Duduk Perkara Dugaan Korupsi

FAK diduga melakukan perubahan sepihak terhadap mekanisme penyaluran bantuan bagi korban bencana alam yang seharusnya diterima dalam bentuk uang tunai sebesar Rp 5 juta per keluarga. Namun, bantuan tersebut diubah menjadi barang senilai Rp 3 juta.

Menurut Satria, Kementerian Sosial (Kemensos) awalnya mengalokasikan bantuan sebesar Rp 5 juta per keluarga terdampak bencana. Dana sebesar Rp 1.515.000.000 digelontorkan Kemensos untuk 303 keluarga korban bencana banjir bandang di Samosir pada tahun 2024.

“Bahwa pada tahun 2024, 303 kepala keluarga yang terkena dampak banjir di tiga desa di Kecamatan Harian, Samosir, menerima bantuan uang sebesar Rp 5.000.000 per KK dari Kementerian Sosial Republik Indonesia,” terang Satria.

Advertisement

FAK, yang bertugas sebagai pengawas dan pemantau program bantuan, diduga menunjuk BUMDes-MA Marsada Tahi sebagai penyedia barang yang disalurkan kepada korban. Nilai barang yang dibelikan tersebut diperkirakan berkisar antara Rp 3 juta hingga Rp 3,5 juta per kepala keluarga.

“Barang yang dibelikan atau disalurkan ke masyarakat harganya sekitar Rp 3 juta sampai Rp 3,5 juta setiap KK-nya,” tutur Satria.
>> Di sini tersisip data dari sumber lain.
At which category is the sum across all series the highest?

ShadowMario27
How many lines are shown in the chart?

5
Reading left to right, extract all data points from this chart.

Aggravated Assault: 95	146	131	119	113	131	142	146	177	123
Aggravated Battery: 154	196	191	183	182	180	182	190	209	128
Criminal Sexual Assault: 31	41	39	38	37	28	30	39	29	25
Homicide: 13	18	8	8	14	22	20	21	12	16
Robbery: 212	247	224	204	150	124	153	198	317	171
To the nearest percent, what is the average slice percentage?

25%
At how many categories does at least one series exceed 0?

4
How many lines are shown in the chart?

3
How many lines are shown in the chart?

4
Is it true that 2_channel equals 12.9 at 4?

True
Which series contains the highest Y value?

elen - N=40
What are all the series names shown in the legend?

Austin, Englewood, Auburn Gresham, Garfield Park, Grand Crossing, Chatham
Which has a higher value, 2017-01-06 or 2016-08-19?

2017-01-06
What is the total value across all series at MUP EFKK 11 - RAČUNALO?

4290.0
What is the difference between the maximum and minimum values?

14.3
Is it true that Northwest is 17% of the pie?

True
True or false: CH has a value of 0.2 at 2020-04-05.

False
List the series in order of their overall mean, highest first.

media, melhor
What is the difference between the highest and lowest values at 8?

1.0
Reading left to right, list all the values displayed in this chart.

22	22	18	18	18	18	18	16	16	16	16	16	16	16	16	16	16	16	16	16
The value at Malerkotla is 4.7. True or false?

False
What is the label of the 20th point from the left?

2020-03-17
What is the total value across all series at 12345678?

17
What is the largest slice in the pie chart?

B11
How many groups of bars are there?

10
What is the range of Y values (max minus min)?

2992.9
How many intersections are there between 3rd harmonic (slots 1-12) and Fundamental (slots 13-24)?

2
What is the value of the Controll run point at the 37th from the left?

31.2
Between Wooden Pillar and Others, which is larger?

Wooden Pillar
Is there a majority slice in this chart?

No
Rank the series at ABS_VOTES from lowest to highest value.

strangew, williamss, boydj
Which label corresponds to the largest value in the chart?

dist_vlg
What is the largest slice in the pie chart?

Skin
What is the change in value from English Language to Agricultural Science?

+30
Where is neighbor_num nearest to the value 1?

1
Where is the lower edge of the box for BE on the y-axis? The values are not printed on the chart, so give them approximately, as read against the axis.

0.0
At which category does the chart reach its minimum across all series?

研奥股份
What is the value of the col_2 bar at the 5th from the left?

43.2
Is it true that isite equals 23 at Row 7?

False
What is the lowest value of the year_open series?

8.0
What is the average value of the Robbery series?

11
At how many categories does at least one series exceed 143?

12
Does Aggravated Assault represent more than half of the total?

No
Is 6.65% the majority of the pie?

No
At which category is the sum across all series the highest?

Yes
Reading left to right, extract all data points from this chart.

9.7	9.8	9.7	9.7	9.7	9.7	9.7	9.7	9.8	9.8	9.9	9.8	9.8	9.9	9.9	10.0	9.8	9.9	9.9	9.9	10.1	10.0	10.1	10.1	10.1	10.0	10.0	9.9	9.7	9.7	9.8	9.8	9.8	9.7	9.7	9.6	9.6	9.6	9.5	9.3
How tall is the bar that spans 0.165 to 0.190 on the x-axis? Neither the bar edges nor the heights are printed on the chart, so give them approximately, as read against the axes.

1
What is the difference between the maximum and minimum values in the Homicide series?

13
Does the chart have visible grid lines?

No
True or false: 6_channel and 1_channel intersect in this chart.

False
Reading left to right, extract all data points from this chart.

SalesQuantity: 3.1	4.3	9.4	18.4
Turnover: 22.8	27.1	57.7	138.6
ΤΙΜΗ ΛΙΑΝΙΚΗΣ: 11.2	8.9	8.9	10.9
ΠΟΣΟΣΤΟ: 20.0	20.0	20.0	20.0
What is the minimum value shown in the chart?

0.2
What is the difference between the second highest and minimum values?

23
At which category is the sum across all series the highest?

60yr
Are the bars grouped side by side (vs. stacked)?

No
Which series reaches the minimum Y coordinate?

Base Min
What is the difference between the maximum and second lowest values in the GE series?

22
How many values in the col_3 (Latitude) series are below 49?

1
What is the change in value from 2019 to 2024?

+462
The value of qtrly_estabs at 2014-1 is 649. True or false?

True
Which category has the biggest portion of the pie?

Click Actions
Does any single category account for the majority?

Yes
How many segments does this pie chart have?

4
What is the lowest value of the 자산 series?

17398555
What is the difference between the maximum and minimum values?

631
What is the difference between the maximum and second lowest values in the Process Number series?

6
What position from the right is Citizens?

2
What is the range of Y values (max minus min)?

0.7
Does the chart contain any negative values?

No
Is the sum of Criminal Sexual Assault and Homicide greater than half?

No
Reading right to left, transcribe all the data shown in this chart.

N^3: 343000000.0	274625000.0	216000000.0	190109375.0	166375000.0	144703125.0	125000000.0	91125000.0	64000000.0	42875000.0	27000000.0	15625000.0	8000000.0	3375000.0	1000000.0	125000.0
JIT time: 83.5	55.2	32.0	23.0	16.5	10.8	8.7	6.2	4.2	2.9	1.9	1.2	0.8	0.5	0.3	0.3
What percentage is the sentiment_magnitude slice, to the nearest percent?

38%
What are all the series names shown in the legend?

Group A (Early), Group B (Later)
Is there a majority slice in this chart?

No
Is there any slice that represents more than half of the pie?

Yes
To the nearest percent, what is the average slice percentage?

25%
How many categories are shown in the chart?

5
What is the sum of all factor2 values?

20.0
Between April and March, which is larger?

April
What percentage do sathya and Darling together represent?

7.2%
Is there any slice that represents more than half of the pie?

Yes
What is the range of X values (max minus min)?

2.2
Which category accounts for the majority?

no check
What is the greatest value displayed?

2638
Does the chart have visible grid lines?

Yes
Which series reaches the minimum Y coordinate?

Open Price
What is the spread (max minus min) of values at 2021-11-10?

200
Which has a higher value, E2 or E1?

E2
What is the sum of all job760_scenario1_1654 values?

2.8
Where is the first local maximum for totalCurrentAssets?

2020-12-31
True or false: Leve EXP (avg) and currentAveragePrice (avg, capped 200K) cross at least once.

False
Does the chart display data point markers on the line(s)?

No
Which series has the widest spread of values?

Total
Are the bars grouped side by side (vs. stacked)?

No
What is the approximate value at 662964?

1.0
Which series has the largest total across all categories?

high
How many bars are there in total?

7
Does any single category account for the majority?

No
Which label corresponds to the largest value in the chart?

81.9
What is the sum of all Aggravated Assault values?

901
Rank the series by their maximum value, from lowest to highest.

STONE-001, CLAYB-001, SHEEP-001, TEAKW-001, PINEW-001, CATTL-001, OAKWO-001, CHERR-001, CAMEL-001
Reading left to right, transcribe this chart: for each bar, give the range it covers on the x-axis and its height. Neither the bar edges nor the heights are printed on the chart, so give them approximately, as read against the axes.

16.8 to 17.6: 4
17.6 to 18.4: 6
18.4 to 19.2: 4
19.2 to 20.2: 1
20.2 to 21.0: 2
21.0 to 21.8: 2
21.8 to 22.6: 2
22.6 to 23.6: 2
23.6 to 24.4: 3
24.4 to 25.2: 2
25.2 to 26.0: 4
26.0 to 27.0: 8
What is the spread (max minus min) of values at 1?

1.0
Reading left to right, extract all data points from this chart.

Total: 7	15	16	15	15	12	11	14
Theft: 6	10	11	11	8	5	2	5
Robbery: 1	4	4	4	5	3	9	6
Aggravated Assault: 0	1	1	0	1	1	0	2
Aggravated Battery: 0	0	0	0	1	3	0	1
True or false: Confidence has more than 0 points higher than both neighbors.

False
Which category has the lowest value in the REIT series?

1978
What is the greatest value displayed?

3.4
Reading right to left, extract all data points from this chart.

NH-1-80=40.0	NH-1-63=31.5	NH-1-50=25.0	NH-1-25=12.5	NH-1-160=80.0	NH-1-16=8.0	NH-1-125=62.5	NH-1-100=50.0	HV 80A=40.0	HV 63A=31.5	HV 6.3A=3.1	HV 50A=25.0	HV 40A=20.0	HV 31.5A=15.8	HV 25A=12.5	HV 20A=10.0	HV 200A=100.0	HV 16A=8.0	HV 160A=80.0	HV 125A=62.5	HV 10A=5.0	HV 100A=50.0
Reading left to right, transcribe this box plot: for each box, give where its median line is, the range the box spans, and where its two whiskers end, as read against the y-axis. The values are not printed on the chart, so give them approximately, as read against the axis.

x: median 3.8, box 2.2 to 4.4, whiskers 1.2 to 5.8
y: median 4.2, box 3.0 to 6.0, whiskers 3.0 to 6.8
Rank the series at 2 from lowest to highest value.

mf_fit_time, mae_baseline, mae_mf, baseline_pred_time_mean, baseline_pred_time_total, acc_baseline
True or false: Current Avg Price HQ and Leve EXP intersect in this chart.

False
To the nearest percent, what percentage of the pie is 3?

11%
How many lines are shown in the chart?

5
Pengacara Bantah Dugaan Korupsi

Dwi Natal Ngai Sinaga, pengacara FAK, menyatakan bahwa peningkatan status perkara dari penyelidikan ke penyidikan pada 1 Juli 2025 dilakukan sebelum hasil audit kerugian keuangan negara diterbitkan. Ia berpendapat bahwa penetapan tersangka seharusnya dilakukan setelah ada perhitungan kerugian negara yang pasti.

“Peningkatan status perkara tersebut dilakukan ketika belum ada hasil audit kerugian keuangan negara. Hal ini tentu menimbulkan pertanyaan dari aspek hukum acara pidana,” kata Dwi Natal Ngai Sinaga, seperti dilansir Antara.

Pihak pengacara juga membantah tuduhan mengenai penerimaan fee sebesar 15% oleh kliennya, menyatakan bahwa tuduhan tersebut tidak didukung oleh bukti yang memadai. Pengacara FAK lainnya, Rudi Zainal Sihombing, turut mempertanyakan penetapan tersangka hanya kepada kliennya.

“Jika benar ada fee, tentu terdapat pihak yang memberi dan menerima. Namun menjadi pertanyaan mengapa hanya klien kami yang ditetapkan sebagai tersangka, sementara pihak lain tidak,” ujar Rudi.